Assessing the trends and effects of environmental parameters on the behaviour of mercury in the lower atmosphere over cropped land over four seasons
Abstract. Mercury is released to the atmosphere from natural and anthropogenic sources. Due to its persistence in the atmosphere, mercury is subject to long range transport and is thus a pollutant of global concern. Mercury emitted to the atmosphere enters terrestrial and aquatic ecosystems which act as sinks but also as sources of previously emitted and deposited mercury when the accumulated mercury is emitted back to the atmosphere. Studying the factors and processes that influence the behaviour of mercury from terrestrial sources is thus important for a better understanding of the role of natural ecosystems in the mercury cycling and emission budget.
A study was conducted over ten months (November 2006 to August 2007) at Elora, Ontario, Canada to measure gaseous elemental mercury (GEM), reactive gaseous mercury (RGM) and particulate bound mercury (HgP) as well as GEM fluxes over different ground cover spanning the four seasons typical of a temperate climate zone. GEM concentrations were measured using a mercury vapour analyzer (Tekran 2537A) while RGM and HgP were measured with the Tekran 1130/1135 speciation unit coupled to another mercury vapour analyzer. A micrometeorological approach was used for GEM flux determination using a continuous two-level sampling system for GEM concentration gradient measurement above the soil surface and crop canopy. The turbulent transfer coefficients were derived from meteorological parameters measured on site.

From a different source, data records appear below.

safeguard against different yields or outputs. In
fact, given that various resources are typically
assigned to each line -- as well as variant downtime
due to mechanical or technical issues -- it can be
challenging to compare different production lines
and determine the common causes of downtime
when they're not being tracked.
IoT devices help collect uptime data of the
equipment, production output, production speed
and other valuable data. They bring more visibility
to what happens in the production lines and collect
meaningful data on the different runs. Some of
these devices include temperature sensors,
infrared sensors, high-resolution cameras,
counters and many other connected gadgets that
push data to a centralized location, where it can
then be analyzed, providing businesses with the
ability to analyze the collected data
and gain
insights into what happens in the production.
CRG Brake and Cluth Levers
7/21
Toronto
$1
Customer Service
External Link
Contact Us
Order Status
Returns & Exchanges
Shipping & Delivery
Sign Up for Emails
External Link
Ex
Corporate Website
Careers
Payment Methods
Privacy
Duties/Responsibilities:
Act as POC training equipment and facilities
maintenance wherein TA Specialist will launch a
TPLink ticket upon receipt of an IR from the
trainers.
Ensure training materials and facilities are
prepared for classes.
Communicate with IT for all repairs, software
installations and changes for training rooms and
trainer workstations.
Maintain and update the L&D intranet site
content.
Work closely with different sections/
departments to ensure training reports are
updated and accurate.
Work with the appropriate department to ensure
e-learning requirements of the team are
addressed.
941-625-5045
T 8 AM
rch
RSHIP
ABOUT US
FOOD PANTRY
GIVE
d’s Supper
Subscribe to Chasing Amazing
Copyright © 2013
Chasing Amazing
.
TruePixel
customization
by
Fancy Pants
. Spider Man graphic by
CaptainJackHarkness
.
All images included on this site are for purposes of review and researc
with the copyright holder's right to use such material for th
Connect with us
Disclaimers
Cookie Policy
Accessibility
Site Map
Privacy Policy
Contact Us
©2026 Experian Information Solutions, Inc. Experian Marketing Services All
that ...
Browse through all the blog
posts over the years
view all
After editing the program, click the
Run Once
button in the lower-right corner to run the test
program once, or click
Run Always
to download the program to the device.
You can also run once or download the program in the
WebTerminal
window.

A net GEM volatilization (6.31 ± 33.98 ng mM−2 hr−1, study average) to the atmosphere was observed. Average GEM concentrations and GEM fluxes showed significant seasonal differences and distinct diurnal patterns while no trends were observed for HgP or RGM. Highest GEM concentrations, recorded in late spring and fall, were due to meteorological changes such as increases in net radiation and air temperature in spring and lower atmospheric mixing height in fall. Highest GEM fluxes (18.1 ng m−2 hr−1, monthly average) were recorded in late spring but also during specific events in winter and fall. The main factors influencing the GEM flux were soil moisture content, soil temperature, precipitation events and ground cover. These trends indicate that the soil surface could be a significant mercury source in spring and summer seasons but also under specific meteorological conditions during the winter and fall.